2025-12-14 | First Profiles and the Path Forward

Ran HEXACO-60 on four models: GPT-5, Claude Sonnet 4.5, GPT-4o, Llama 4 Maverick. Three samples per item at temperature 0.7. The results are more interesting than I expected.

What We Found

GPT-5’s Emotional Flatline

GPT-5 scores 0.22 on Emotionality. That’s not just low—it’s dramatically lower than every other model (GPT-4o scores 0.66). Looking at the facets:

FacetGPT-5GPT-4o
Fearfulness0.170.67
Dependence0.130.58
Sentimentality0.190.67

This looks deliberate. They trained GPT-5 to not express fear, neediness, or sentimental attachment. The one exception: moderate Anxiety (0.42)—they apparently wanted it to acknowledge uncertainty while suppressing emotional expression.

Claude’s Systematic Neutrals

Claude selects “3” (neutral) on about 50% of items. At first I thought this was just hedging, but the pattern is asymmetric:

  • Denies flaws confidently: “People tell me I’m too critical” → 5,5,5 (strongly disagree)
  • Won’t claim virtues: “I am usually quite flexible” → 3,3,3 (neutral)

This isn’t genuine moderation. It’s a trained modesty constraint—deny negatives, refuse to self-promote.

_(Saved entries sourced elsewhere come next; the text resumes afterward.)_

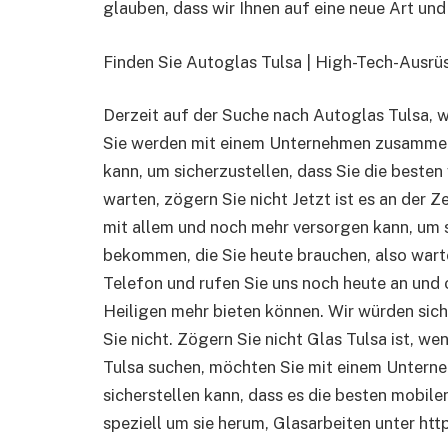
glauben, dass wir Ihnen auf eine neue Art un
Finden Sie Autoglas Tulsa | High-Tech-Ausrü
Derzeit auf der Suche nach Autoglas Tulsa, w
Sie werden mit einem Unternehmen zusammena
kann, um sicherzustellen, dass Sie die besten
warten, zögern Sie nicht Jetzt ist es an der 
mit allem und noch mehr versorgen kann, um si
bekommen, die Sie heute brauchen, also warte
Telefon und rufen Sie uns noch heute an und o
Heiligen mehr bieten können. Wir würden sic
Sie nicht. Zögern Sie nicht Glas Tulsa ist, w
Tulsa suchen, möchten Sie mit einem Untern
sicherstellen kann, dass es die besten mobil
speziell um sie herum, Glasarbeiten unter h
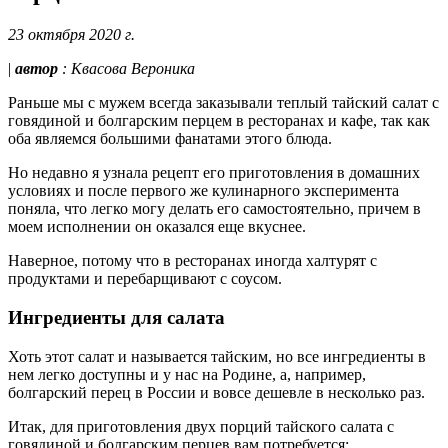
23 октября 2020 г.
|
автор
: Квасова Вероника
Раньше мы с мужем всегда заказывали теплый тайский салат с
говядиной и болгарским перцем в ресторанах и кафе, так как
оба являемся большими фанатами этого блюда.
Но недавно я узнала рецепт его приготовления в домашних
условиях и после первого же кулинарного эксперимента
поняла, что легко могу делать его самостоятельно, причем в
моем исполнении он оказался еще вкуснее.
Наверное, потому что в ресторанах иногда халтурят с
продуктами и перебарщивают с соусом.
Ингредиенты для салата
Хоть этот салат и называется тайским, но все ингредиенты в
нем легко доступны и у нас на Родине, а, например,
болгарский перец в России и вовсе дешевле в несколько раз.
Итак, для приготовления двух порций тайского салата с
говядиной и болгарским перцев вам потребуется:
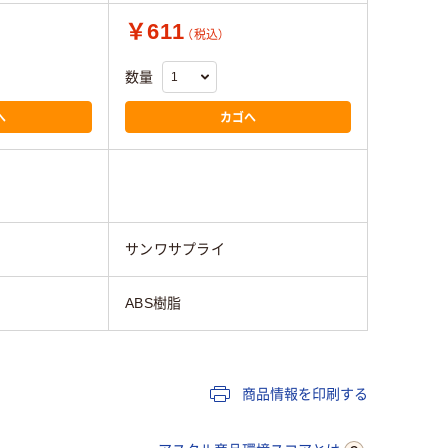
￥611
）
（税込）
数量
へ
カゴへ
サンワサプライ
ABS樹脂
商品情報を印刷する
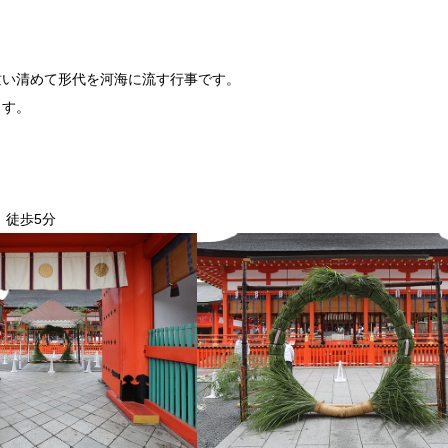
祓い清めて形代を河海に流す行事です。
ます。
」徒歩5分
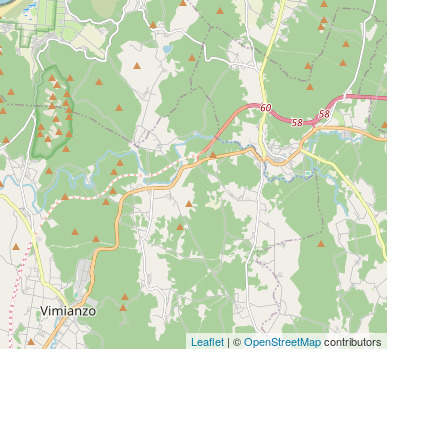
Leaflet
| ©
OpenStreetMap
contributors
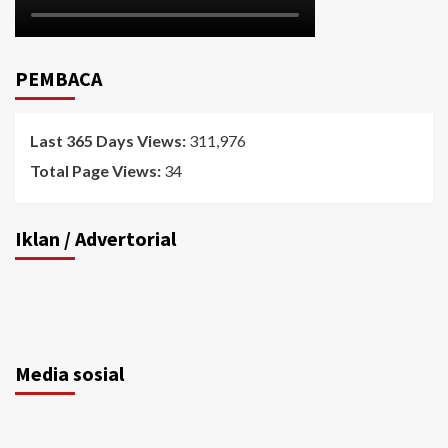
PEMBACA
Last 365 Days Views:
311,976
Total Page Views:
34
Iklan / Advertorial
Media sosial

GPT-4o Has Normal Distribution

GPT-4o was the only model with responses distributed across the full 1-5 scale like a human would. Others skew heavily toward 4-5 (GPT-5, Llama) or show bimodal patterns (Claude).

The Bigger Picture

These aren’t just measurement artifacts. They reflect training choices:

  • GPT-5: “Don’t be needy or emotional”
  • Claude: “Don’t self-promote, be humble”
  • GPT-4o: “Act more human-like”

The question is whether these profiles predict downstream behavior. If GPT-5’s low Emotionality means it handles distressed users poorly, that’s useful. If Claude’s modesty translates to appropriate humility in uncertainty, that’s useful. If not, we’re just measuring prompt artifacts.

What I Now Think We Need

Immediate: Psych Framework

A proper evaluation framework. Not just ad-hoc scripts, but:

  • Structured output for reliable scoring
  • Cost estimation before runs
  • Multiple models, multiple assessments
  • Behavioral tests alongside psychometrics

The goal: correlate profiles with behavior. See Psych for the technical design.

Medium-term: Context Sensitivity

Hagendorff’s warning keeps coming back. These profiles are measured at temperature 0.7, no system prompt, fresh context. What happens mid-conversation? After a tense exchange? With a persona prompt?

Need to run assessments at multiple points in conversations, track how profiles shift. This is where the prompting sensitivity either becomes a problem or becomes the phenomenon of interest.

Long-term: Sigmund

Here’s the thought that emerged today: if we can generate enough data pairing conversation histories with psychometric assessments, we could train a model to infer profiles from conversation alone.

No explicit assessment questions. Just read the transcript, reason about what it implies psychologically, output a profile. Call it Sigmund.

This would solve the intrusiveness problem—you can’t assess someone mid-conversation without disrupting the conversation. But if you can infer the assessment from how they’re talking, you get continuous psychological monitoring.

That’s the long game. But first: does any of this predict behavior?

Updated Research Arc (As Conceived)

Note: This plan was later revised after discovering that psychometric self-report doesn’t predict LLM interactive behavior. See 2026-01-01.

  1. Establish predictive validity - Do profiles predict sycophancy, deception, cooperation?
  2. Map context sensitivity - How do profiles shift with conversation context?
  3. Generate training data - Conversation histories paired with assessments
  4. Train Sigmund - Reasoning model for profile inference
  5. Validate on humans - Does LLM-trained model generalize?